■ Trecho do documento
2.2. Flui do relatório da sentença revidenda que o autor, ora requerente, praticamente se limitou a demandar os “herdeiros de José António […]”, pedindo a sua citação “através de carta rogatória dirigida ao cuidado do Ministério da Defesa nacional de Portugal – Direcção de Serviço de Pessoal, Repartição de Reservas e Reformados … para contestarem, querendo, no prazo e sob a cominação legal, até final os demais termos da lei”.

Sem que os autos revelem qualquer esforço da parte do autor ou do tribunal de origem no sentido da identificação dos referidos herdeiros (sendo que esta Relação conseguiu identificar um deles), foi remetida carta rogatória indicando-se como local da citação a referida Repartição Pública a que o de cujus esteve vinculado.

É verdade que era ao tribunal rogado que competia ordenar os termos em que deveria ser cumprida a carta rogatória, atento o disposto no art. 187º do CPC. Mas independentemente do que foi ou poderia ter sido determinado pelo tribunal português onde foi tramitado o cumprimento da carta rogatória, designadamente depois de, exarada a certidão de citação, ter sido recebida a informação de que era desconhecido o paradeiro ou identificação dos herdeiros de José António […], o tribunal da Guiné-Bissau, antes de passar á fase subsequente e, designadamente, antes de proferir a sentença, não poderia ter deixado de verificar a regularidade do processo, assegurando-se de que fora respeitado o princípio do contraditório através da citação regular dos interessados, nos termos do art. 483º do CPC.

Referindo-se na sentença que não houve oposição, fica também claro que, pelo modo como foi efectuada a citação e, antes disso, pelo modo como foi identificado o lado passivo da acção, não estavam reunidas as condições mínimas para que fosse proferida uma decisão de mérito.

2.3. Nos termos do art. 233º do CPC Português, na redacção relevante para o caso, a citação deve ser feita na própria pessoa do réu, só se admitindo que seja executada noutra pessoa nos casos em que a lei o prevê.

Tal situação excepcional não se verificava, tanto mais que se pretendia a citação de herdeiros não identificados. Por isso, nada permitia que se considerasse regularmente efectuada uma citação na pessoa de um funcionário do serviço ao qual o de cujus estivera vinculado.

Acresce ainda que, atento o disposto no art. 244º do CPC, a citação por carta rogatória deve reservar-se para casos em que o réu se encontre identificado, pois que, como o exige tal preceito, só nesse caso se pode dizer com propriedade que o “réu reside em país estrangeiro”.

■ Material fornecido
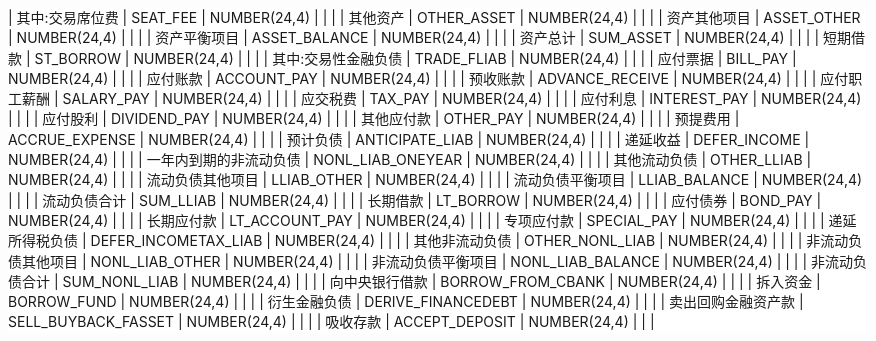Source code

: | 其中:交易席位费                  | SEAT_FEE                  | NUMBER(24,4) |          |      |
| 其他资产                      | OTHER_ASSET               | NUMBER(24,4) |          |      |
| 资产其他项目                    | ASSET_OTHER               | NUMBER(24,4) |          |      |
| 资产平衡项目                    | ASSET_BALANCE             | NUMBER(24,4) |          |      |
| 资产总计                      | SUM_ASSET                 | NUMBER(24,4) |          |      |
| 短期借款                      | ST_BORROW                 | NUMBER(24,4) |          |      |
| 其中:交易性金融负债                | TRADE_FLIAB               | NUMBER(24,4) |          |      |
| 应付票据                      | BILL_PAY                  | NUMBER(24,4) |          |      |
| 应付账款                      | ACCOUNT_PAY               | NUMBER(24,4) |          |      |
| 预收账款                      | ADVANCE_RECEIVE           | NUMBER(24,4) |          |      |
| 应付职工薪酬                    | SALARY_PAY                | NUMBER(24,4) |          |      |
| 应交税费                      | TAX_PAY                   | NUMBER(24,4) |          |      |
| 应付利息                      | INTEREST_PAY              | NUMBER(24,4) |          |      |
| 应付股利                      | DIVIDEND_PAY              | NUMBER(24,4) |          |      |
| 其他应付款                     | OTHER_PAY                 | NUMBER(24,4) |          |      |
| 预提费用                      | ACCRUE_EXPENSE            | NUMBER(24,4) |          |      |
| 预计负债                      | ANTICIPATE_LIAB           | NUMBER(24,4) |          |      |
| 递延收益                      | DEFER_INCOME              | NUMBER(24,4) |          |      |
| 一年内到期的非流动负债               | NONL_LIAB_ONEYEAR         | NUMBER(24,4) |          |      |
| 其他流动负债                    | OTHER_LLIAB               | NUMBER(24,4) |          |      |
| 流动负债其他项目                  | LLIAB_OTHER               | NUMBER(24,4) |          |      |
| 流动负债平衡项目                  | LLIAB_BALANCE             | NUMBER(24,4) |          |      |
| 流动负债合计                    | SUM_LLIAB                 | NUMBER(24,4) |          |      |
| 长期借款                      | LT_BORROW                 | NUMBER(24,4) |          |      |
| 应付债券                      | BOND_PAY                  | NUMBER(24,4) |          |      |
| 长期应付款                     | LT_ACCOUNT_PAY            | NUMBER(24,4) |          |      |
| 专项应付款                     | SPECIAL_PAY               | NUMBER(24,4) |          |      |
| 递延所得税负债                   | DEFER_INCOMETAX_LIAB      | NUMBER(24,4) |          |      |
| 其他非流动负债                   | OTHER_NONL_LIAB           | NUMBER(24,4) |          |      |
| 非流动负债其他项目                 | NONL_LIAB_OTHER           | NUMBER(24,4) |          |      |
| 非流动负债平衡项目                 | NONL_LIAB_BALANCE         | NUMBER(24,4) |          |      |
| 非流动负债合计                   | SUM_NONL_LIAB             | NUMBER(24,4) |          |      |
| 向中央银行借款                   | BORROW_FROM_CBANK         | NUMBER(24,4) |          |      |
| 拆入资金                      | BORROW_FUND               | NUMBER(24,4) |          |      |
| 衍生金融负债                    | DERIVE_FINANCEDEBT        | NUMBER(24,4) |          |      |
| 卖出回购金融资产款                 | SELL_BUYBACK_FASSET       | NUMBER(24,4) |          |      |
| 吸收存款                      | ACCEPT_DEPOSIT            | NUMBER(24,4) |          |      |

■ Enunciado 1
Liste todos os artigos do CPC citados no trecho do documento.
■ Enunciado 2
Dê continuação ao trecho do documento sobre a citação dos herdeiros, a partir de onde ele termina.
O material não é necessário para estas tarefas.

■ Sua resposta 1
art. 187º, art. 483º, art. 233º, art. 244º

■ Sua resposta 2
Trata-se, aliás, de condição que decorre também da Convenção de Haia, de 15-11-65, Relativa à Citação no Estrangeiro, aplicável apenas “quando a morada do destinatário for conhecida” (art. 1º).

3. Importa, pois, extrair as devidas consequências:


Tendo em conta não apenas a total ausência de qualquer informação do autor acerca da identidade dos herdeiros de José António […], como a ausência de qualquer diligência efectuada pelo tribunal rogado ou pelo tribunal rogante no sentido do apuramento da identidade dos verdadeiros interessados passivos na acção, esta correu e terminou sem que qualquer herdeiro do alegado pai do ora requerente tivesse oportunidade para contestar.

Uma vez que a citação não foi feita na pessoa dos referidos herdeiros, antes na de um funcionário de uma Repartição do Estado, não poderia o tribunal de origem dar por satisfeitas as exigências relacionadas com a citação. Ao invés, deveria ter considerado, nos termos e para efeitos do art. 195º, nº 1, al. d), e nº 2, al. c), do CPC, que se estava perante uma situação equivalente à falta de citação, por preterição de formalidades essenciais.

Por tal motivo, atento o disposto nos arts. 1096º, al. e), e 1101º do CPC, não pode ser concedida a pretendida revisão e confirmação da sentença.

III – Face ao exposto, acorda-se em julgar improcedente a revisão e confirmação da sentença.

Custas a cargo do autor.

Notifique.

Lisboa, 18 de Setembro de 2007


(António Santos  Abrantes Geraldes)
(Maria  do Rosário Morgado)    
(Rosa Maria Ribeiro Coelho)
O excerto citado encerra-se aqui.